▶ _Collected data entries_
===
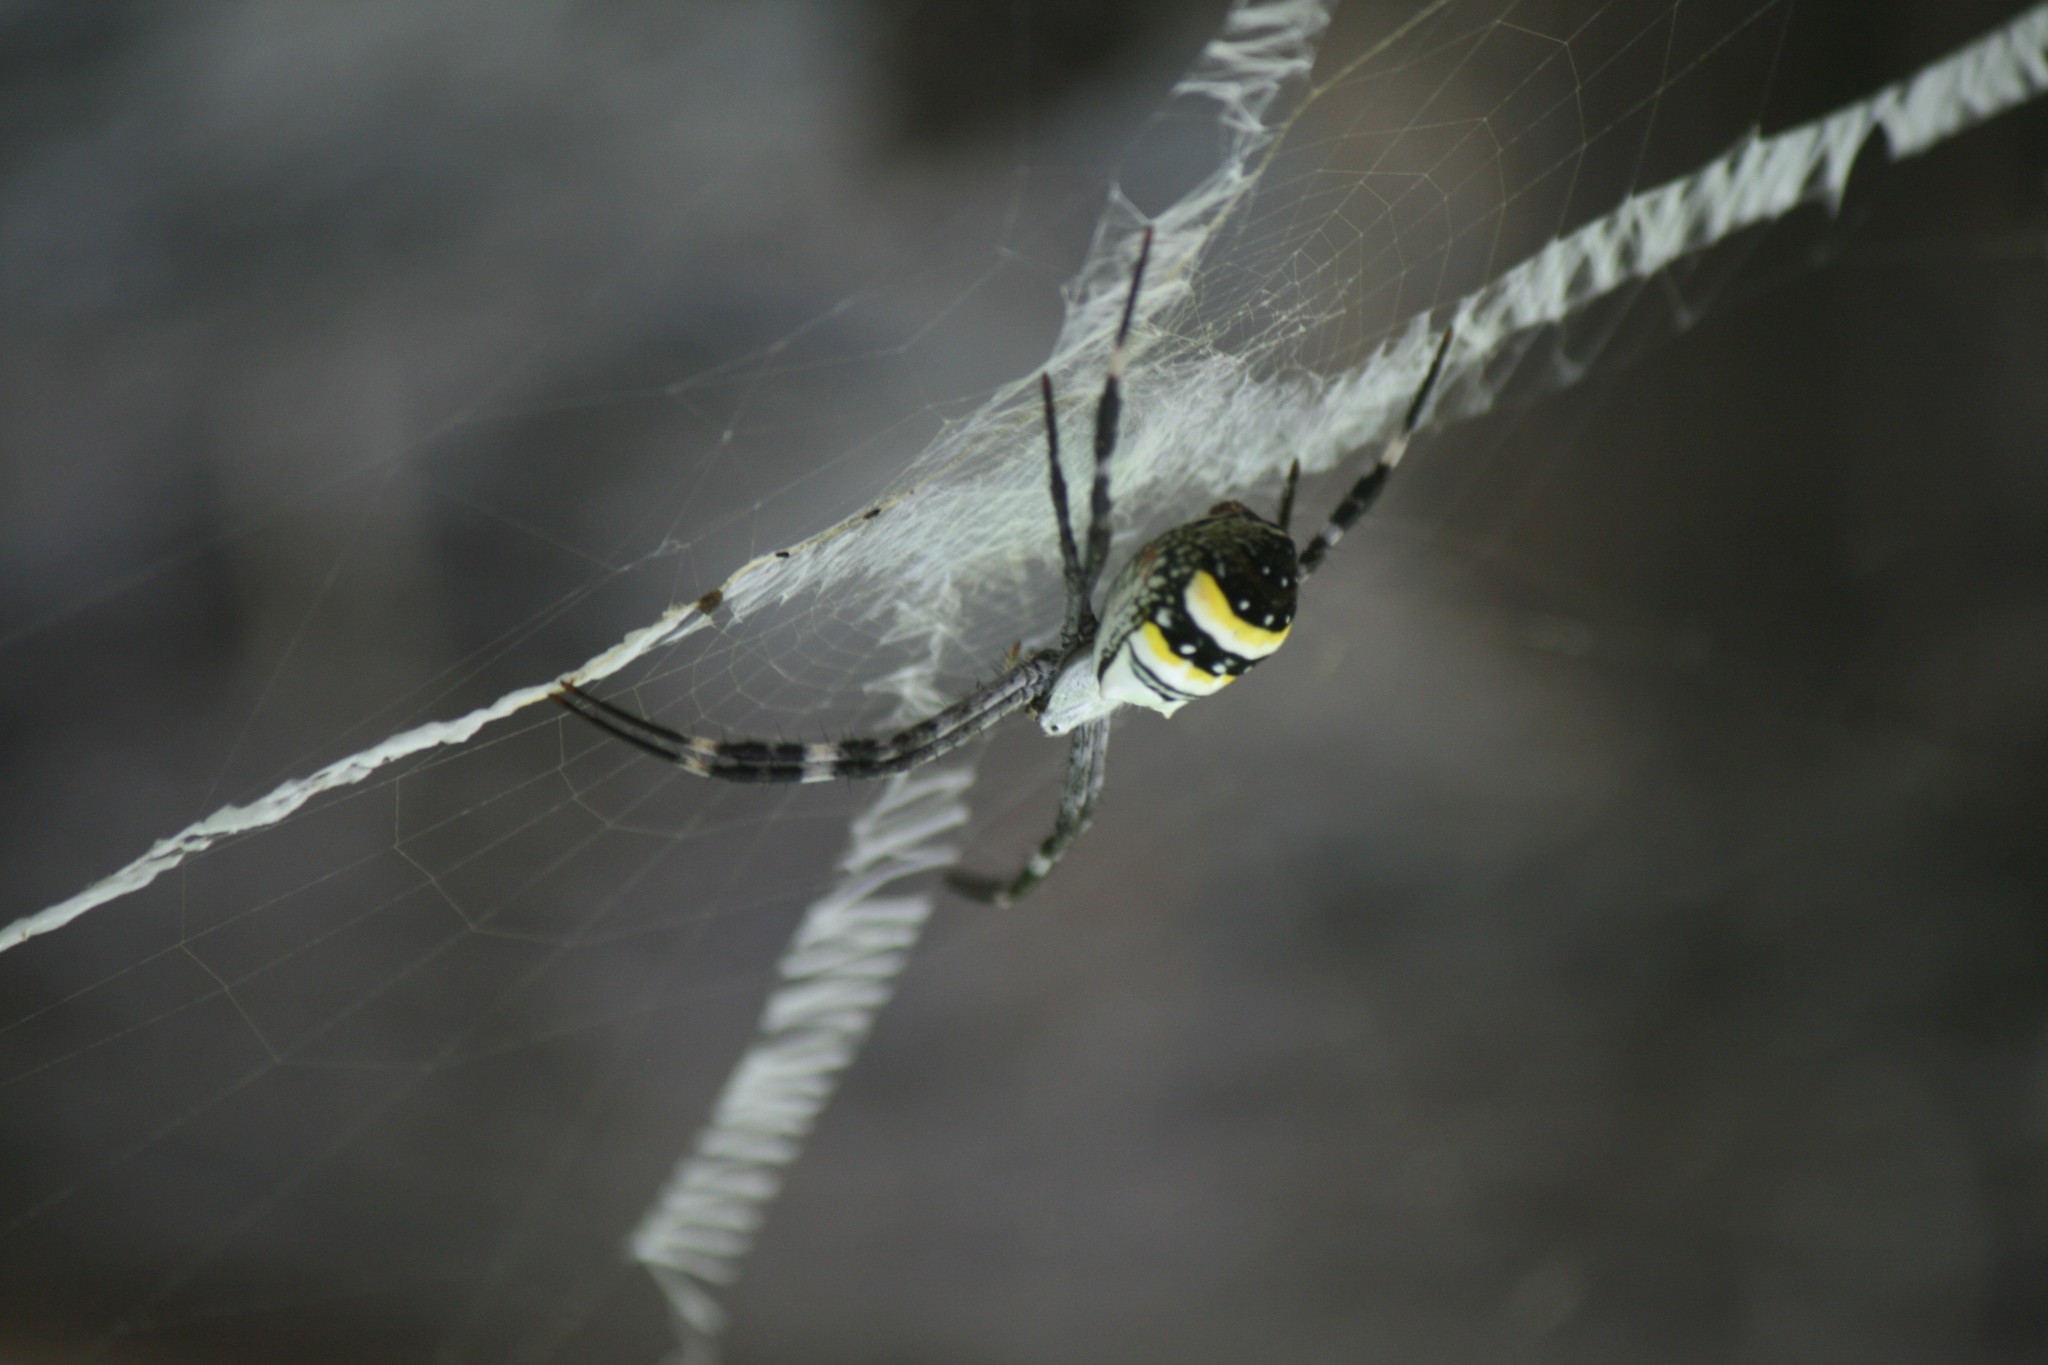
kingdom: Animalia
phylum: Arthropoda
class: Arachnida
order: Araneae
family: Araneidae
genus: Argiope
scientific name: Argiope caledonia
===
▶ _What is being asked_
Give the lines of the material above as a numbered list, skipping blank lines and leaving out the pictures.

▶ _Full output_
1. kingdom: Animalia
2. phylum: Arthropoda
3. class: Arachnida
4. order: Araneae
5. family: Araneidae
6. genus: Argiope
7. scientific name: Argiope caledonia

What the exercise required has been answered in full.